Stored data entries
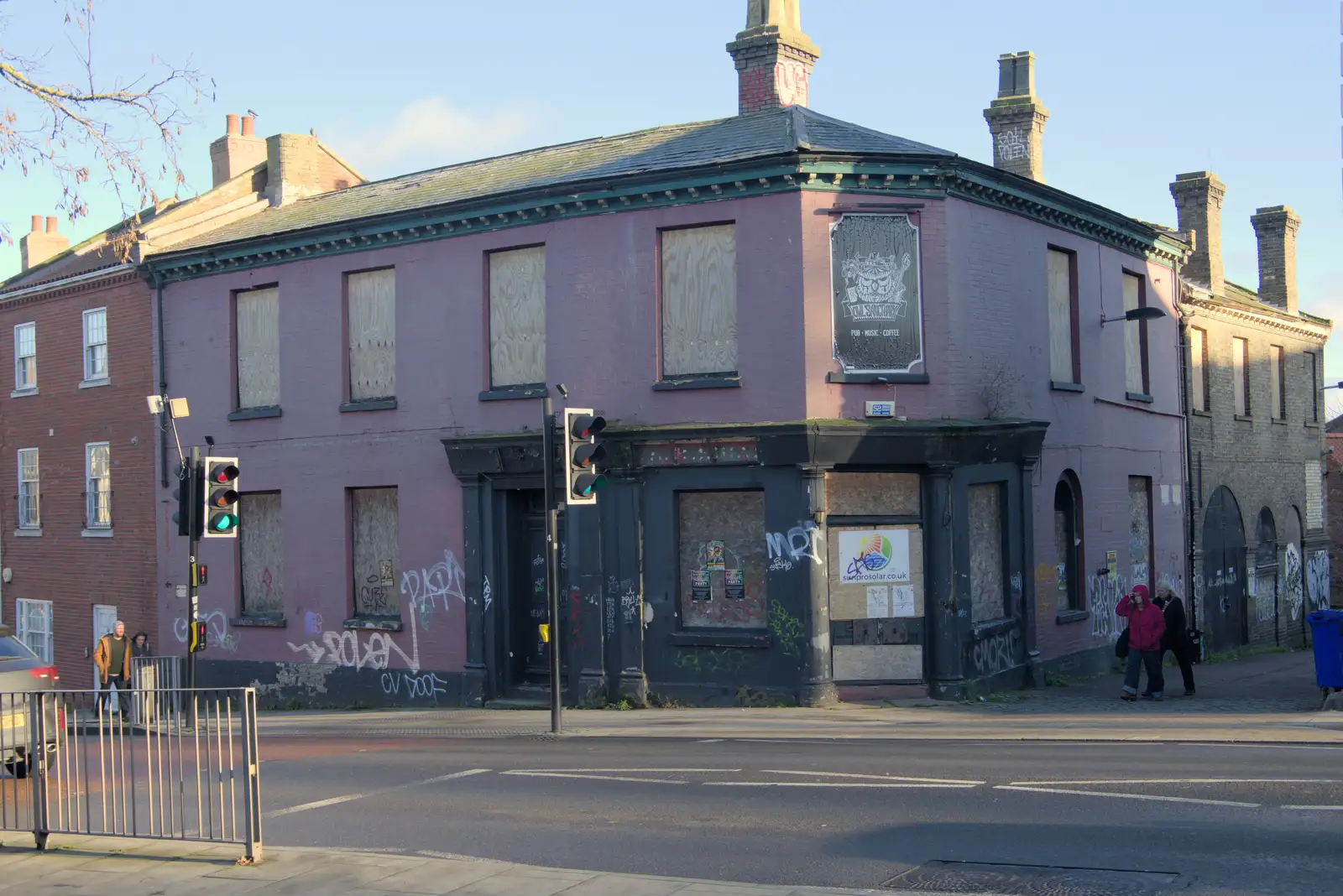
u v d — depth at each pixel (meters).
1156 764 12.05
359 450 22.17
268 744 17.09
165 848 9.83
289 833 10.46
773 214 18.27
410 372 21.55
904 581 18.45
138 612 26.16
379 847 9.76
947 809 10.12
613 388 19.31
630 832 9.79
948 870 8.24
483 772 13.20
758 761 13.12
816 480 17.92
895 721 16.22
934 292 18.62
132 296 26.28
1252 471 30.58
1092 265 22.97
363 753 15.56
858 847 8.95
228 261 23.98
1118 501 23.67
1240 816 9.44
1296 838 8.73
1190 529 27.05
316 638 22.73
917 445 18.16
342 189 27.73
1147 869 8.05
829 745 14.45
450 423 21.03
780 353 18.14
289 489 23.16
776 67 20.98
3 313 30.00
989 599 19.69
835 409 18.09
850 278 18.30
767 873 8.36
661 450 18.70
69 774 10.25
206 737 9.62
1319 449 35.00
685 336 18.95
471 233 20.83
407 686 21.53
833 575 18.30
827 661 17.98
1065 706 17.88
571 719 17.77
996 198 19.77
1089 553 22.44
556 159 22.17
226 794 12.49
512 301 20.59
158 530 25.69
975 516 19.53
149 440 25.91
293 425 23.08
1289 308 34.44
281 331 23.31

> Work instruction
Set down the entries above exactly; no pictures belong in the copy.

> Result of this task
u v d — depth at each pixel (meters).
1156 764 12.05
359 450 22.17
268 744 17.09
165 848 9.83
289 833 10.46
773 214 18.27
410 372 21.55
904 581 18.45
138 612 26.16
379 847 9.76
947 809 10.12
613 388 19.31
630 832 9.79
948 870 8.24
483 772 13.20
758 761 13.12
816 480 17.92
895 721 16.22
934 292 18.62
132 296 26.28
1252 471 30.58
1092 265 22.97
363 753 15.56
858 847 8.95
228 261 23.98
1118 501 23.67
1240 816 9.44
1296 838 8.73
1190 529 27.05
316 638 22.73
917 445 18.16
342 189 27.73
1147 869 8.05
829 745 14.45
450 423 21.03
780 353 18.14
289 489 23.16
776 67 20.98
3 313 30.00
989 599 19.69
835 409 18.09
850 278 18.30
767 873 8.36
661 450 18.70
69 774 10.25
206 737 9.62
1319 449 35.00
685 336 18.95
471 233 20.83
407 686 21.53
833 575 18.30
827 661 17.98
1065 706 17.88
571 719 17.77
996 198 19.77
1089 553 22.44
556 159 22.17
226 794 12.49
512 301 20.59
158 530 25.69
975 516 19.53
149 440 25.91
293 425 23.08
1289 308 34.44
281 331 23.31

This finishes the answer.